Archive

Quotes

A government which robs Peter to pay Paul can always count on the support of Paul.

—George Bernard Shaw, 1944

People revere the Constitution yet know so little about it—and that goes for some of my fellow senators.

—Robert Byrd, 2005

Democracy is the recurrent suspicion that more than half of the people are right more than half of the time.

—E.B. White, 1944

A riot is at bottom the language of the unheard.

—Martin Luther King Jr., c. 1967

Politics is the art of preventing people from taking part in affairs which properly concern them.

—Paul Valéry, 1943

A real leader is somebody who can help us overcome the limitations of our own individual laziness and selfishness and weakness and fear and get us to do better, harder things than we can get ourselves to do on our own.

—David Foster Wallace, 2000

Why has the government been instituted at all?

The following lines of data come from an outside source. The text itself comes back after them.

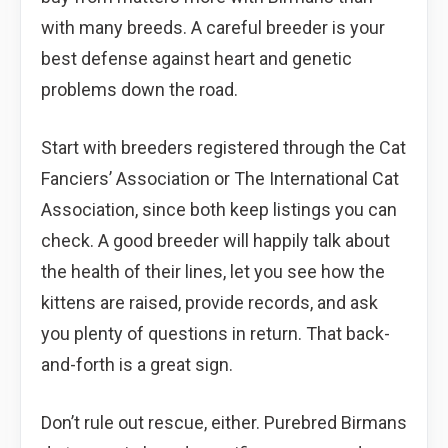
with many breeds. A careful breeder is your
best defense against heart and genetic
problems down the road.
Start with breeders registered through the Cat
Fanciers’ Association or The International Cat
Association, since both keep listings you can
check. A good breeder will happily talk about
the health of their lines, let you see how the
kittens are raised, provide records, and ask
you plenty of questions in return. That back-
and-forth is a great sign.
Don’t rule out rescue, either. Purebred Birmans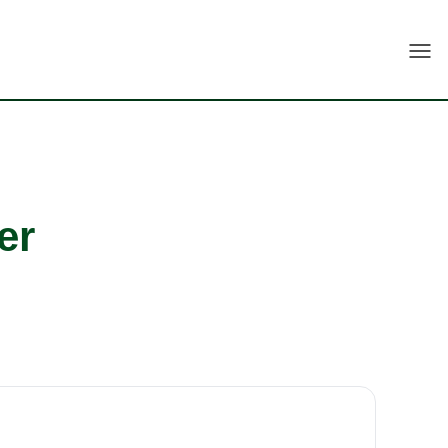
Togg
er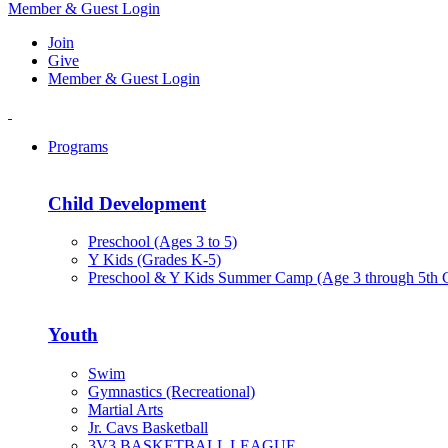
Member & Guest Login
Join
Give
Member & Guest Login
Programs
Child Development
Preschool (Ages 3 to 5)
Y Kids (Grades K-5)
Preschool & Y Kids Summer Camp (Age 3 through 5th 
Youth
Swim
Gymnastics (Recreational)
Martial Arts
Jr. Cavs Basketball
3V3 BASKETBALL LEAGUE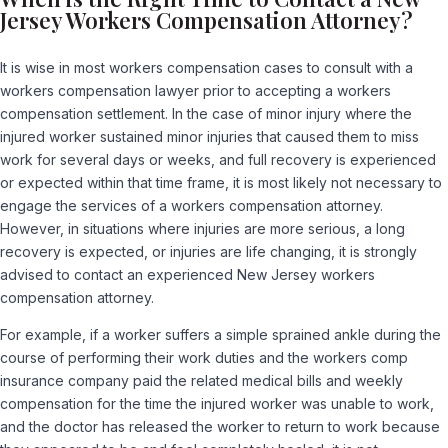
Jersey Workers Compensation Attorney?
It is wise in most workers compensation cases to consult with a
workers compensation lawyer prior to accepting a workers
compensation settlement. In the case of minor injury where the
injured worker sustained minor injuries that caused them to miss
work for several days or weeks, and full recovery is experienced
or expected within that time frame, it is most likely not necessary to
engage the services of a workers compensation attorney.
However, in situations where injuries are more serious, a long
recovery is expected, or injuries are life changing, it is strongly
advised to contact an experienced New Jersey workers
compensation attorney.
For example, if a worker suffers a simple sprained ankle during the
course of performing their work duties and the workers comp
insurance company paid the related medical bills and weekly
compensation for the time the injured worker was unable to work,
and the doctor has released the worker to return to work because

Because the passions of men will not conform to the dictates of reason and justice without constraint.

—Alexander Hamilton, 1787

There is nothing more tyrannical than a strong popular feeling among a democratic people.

—Anthony Trollope, 1862

The U.S. presidency is a Tudor monarchy plus telephones.

—Anthony Burgess, 1972

You have all the characteristics of a popular politician: a horrible voice, bad breeding, and a vulgar manner.

—Aristophanes, c. 424 BC

Every country has the government it deserves.

—Joseph de Maistre, 1811

Treaties, you see, are like girls and roses: they last while they last.

—Charles de Gaulle, 1963

The most hateful torment for men is to have knowledge of everything but power over nothing.